Ortega, 75, will be seeking a fourth successive term in Sunday's vote, with about 40 opposition figures, including seven presidential hopefuls, rounded up since June.

"Mr Ortega has occupied himself imprisoning all the political contenders who have presented themselves to run in these elections and we cannot expect that this process will yield a result we can consider legitimate.

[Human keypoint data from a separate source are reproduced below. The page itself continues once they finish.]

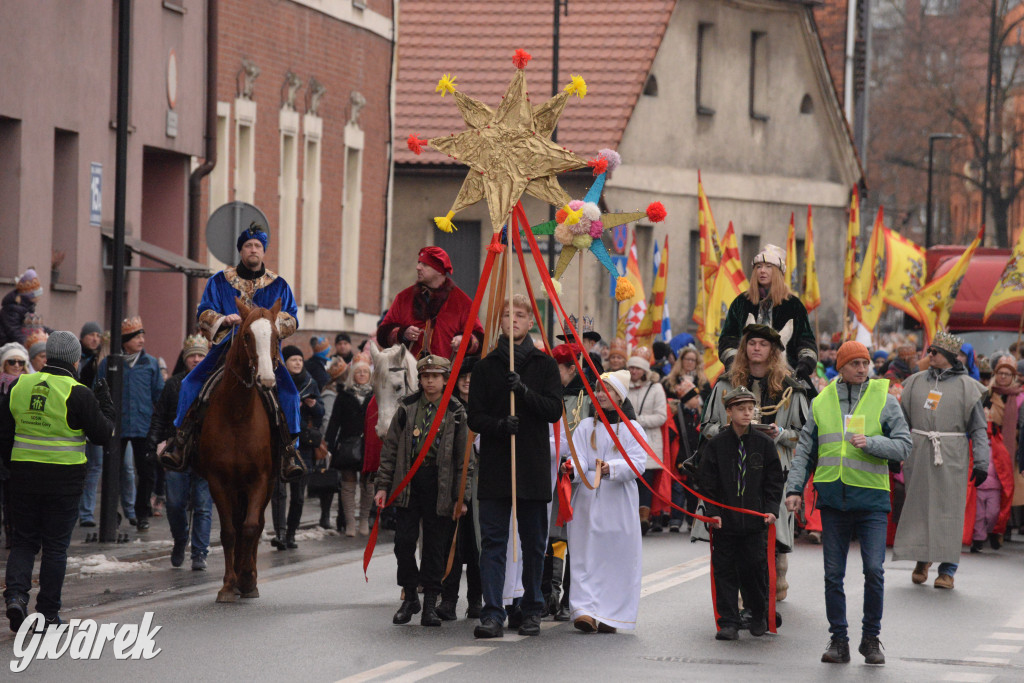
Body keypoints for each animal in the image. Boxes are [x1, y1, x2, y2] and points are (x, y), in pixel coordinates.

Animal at [193, 299, 282, 602]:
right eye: (246, 336)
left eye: (277, 337)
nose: (267, 380)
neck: (237, 415)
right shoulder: (218, 481)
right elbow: (230, 531)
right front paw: (229, 585)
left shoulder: (260, 480)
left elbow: (251, 527)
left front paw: (246, 578)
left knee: (256, 525)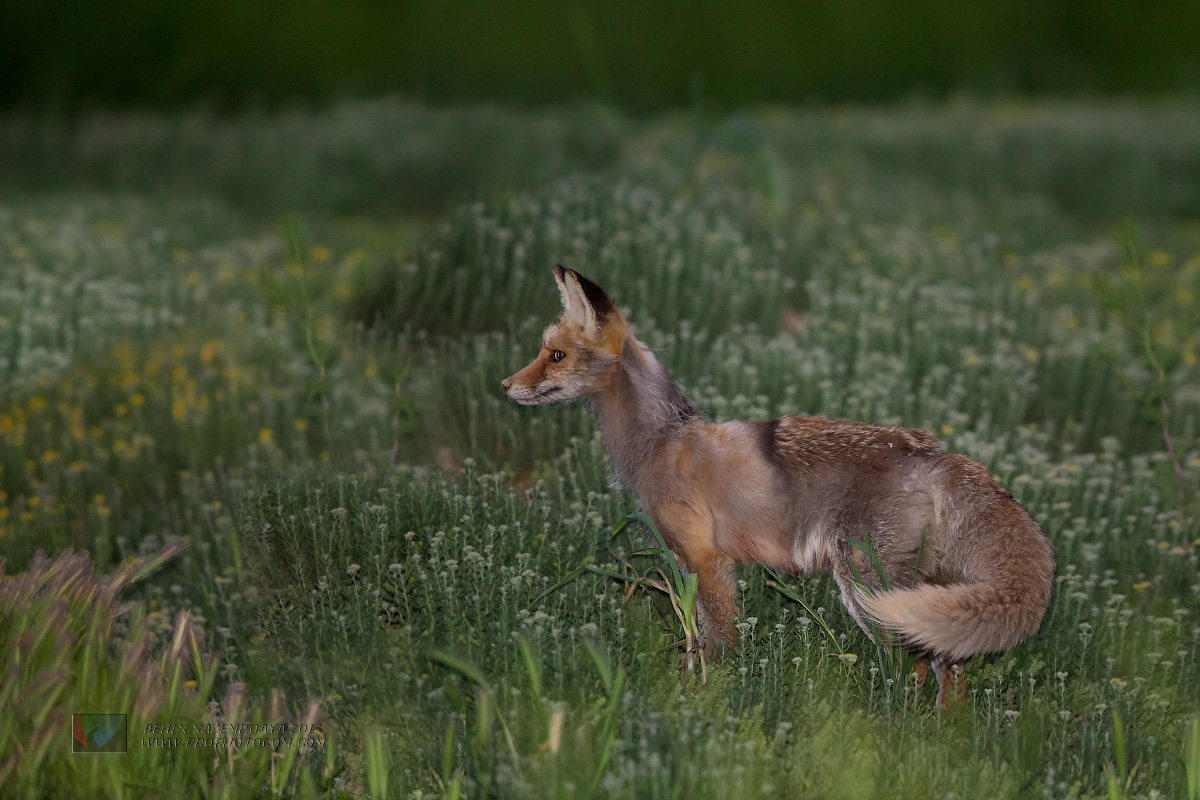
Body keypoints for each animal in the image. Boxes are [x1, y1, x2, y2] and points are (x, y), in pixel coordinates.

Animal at [502, 265, 1055, 706]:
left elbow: (714, 641)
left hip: (868, 588)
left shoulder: (705, 559)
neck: (660, 440)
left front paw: (707, 694)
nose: (506, 385)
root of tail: (934, 453)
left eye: (555, 355)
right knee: (949, 668)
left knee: (916, 664)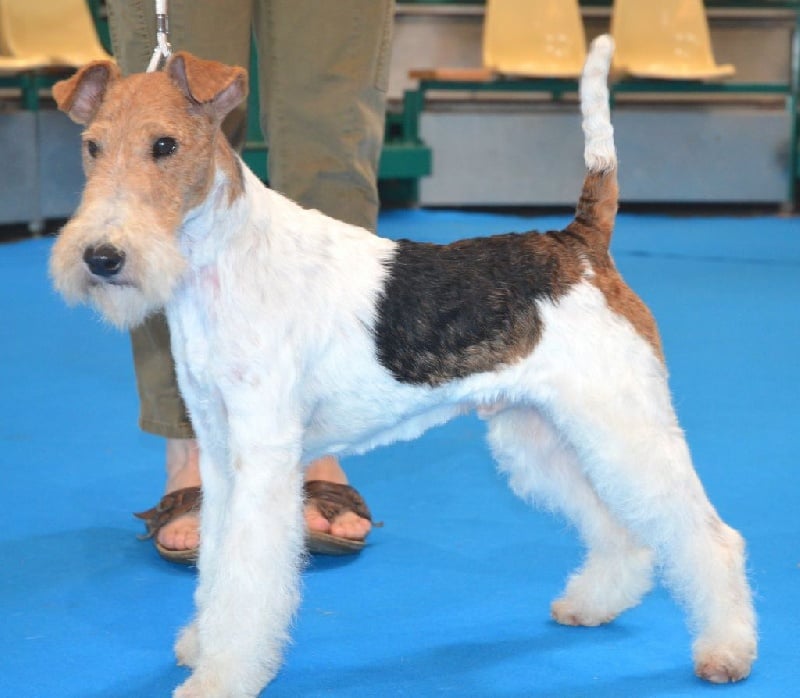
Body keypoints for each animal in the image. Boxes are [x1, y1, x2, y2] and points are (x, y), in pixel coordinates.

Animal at [50, 36, 756, 697]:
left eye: (165, 145)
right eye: (92, 146)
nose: (102, 257)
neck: (223, 261)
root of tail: (580, 243)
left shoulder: (264, 458)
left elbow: (246, 578)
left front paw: (221, 676)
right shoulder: (222, 454)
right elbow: (217, 565)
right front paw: (204, 644)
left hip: (621, 424)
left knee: (710, 536)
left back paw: (726, 650)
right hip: (542, 433)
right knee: (623, 529)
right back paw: (593, 603)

Quite the opposite," Borrell said on a visit to Lima, Peru -- the first stop on a Latin American tour.

"The situation in Nicaragua is one of the most serious in the Americas at the moment," Borrell told foreign correspondents.

He said the electoral process, which he described as "fake," sought only to "keep the dictator (Ortega) in power."

Similar criticism came last week from the Inter-American Commission on Human Rights, which said the circumstances in Nicaragua did not allow for "free, fair, transparent and plural elections."

Ortega's government has been rounding up opponents since June on charges of treason or money-laundering that critics say are trumped up and designed to sideline them.

They include Cristina Chamorro, 67, widely seen as a favorite to defeat Ortega but now facing charges of money laundering and out of the running.

Last month, Borrell branded Nicaragua "one of the worst dictatorships in the world," while US Secretary of State Antony Blinken has accused the regime of "undemocratic, authoritarian actions."

Nicaragua is under American and European sanctions.

Borrell, prior to a meeting with Peruvian President Pedro Castillo, also proposed "combining forces to find a political solution to the situation in Venezuela," also under international sanctions after President Nicolas Maduro's disputed reelection in 2018.

A solution, the EU diplomat said, was only possible through credible results from regional and municipal elections scheduled for November 21, in which opposition parties will take part for the first time in several years.

The European Union will send observers to the elections for the first time in 15 years.

Borrell will travel to Brazil on Wednesday.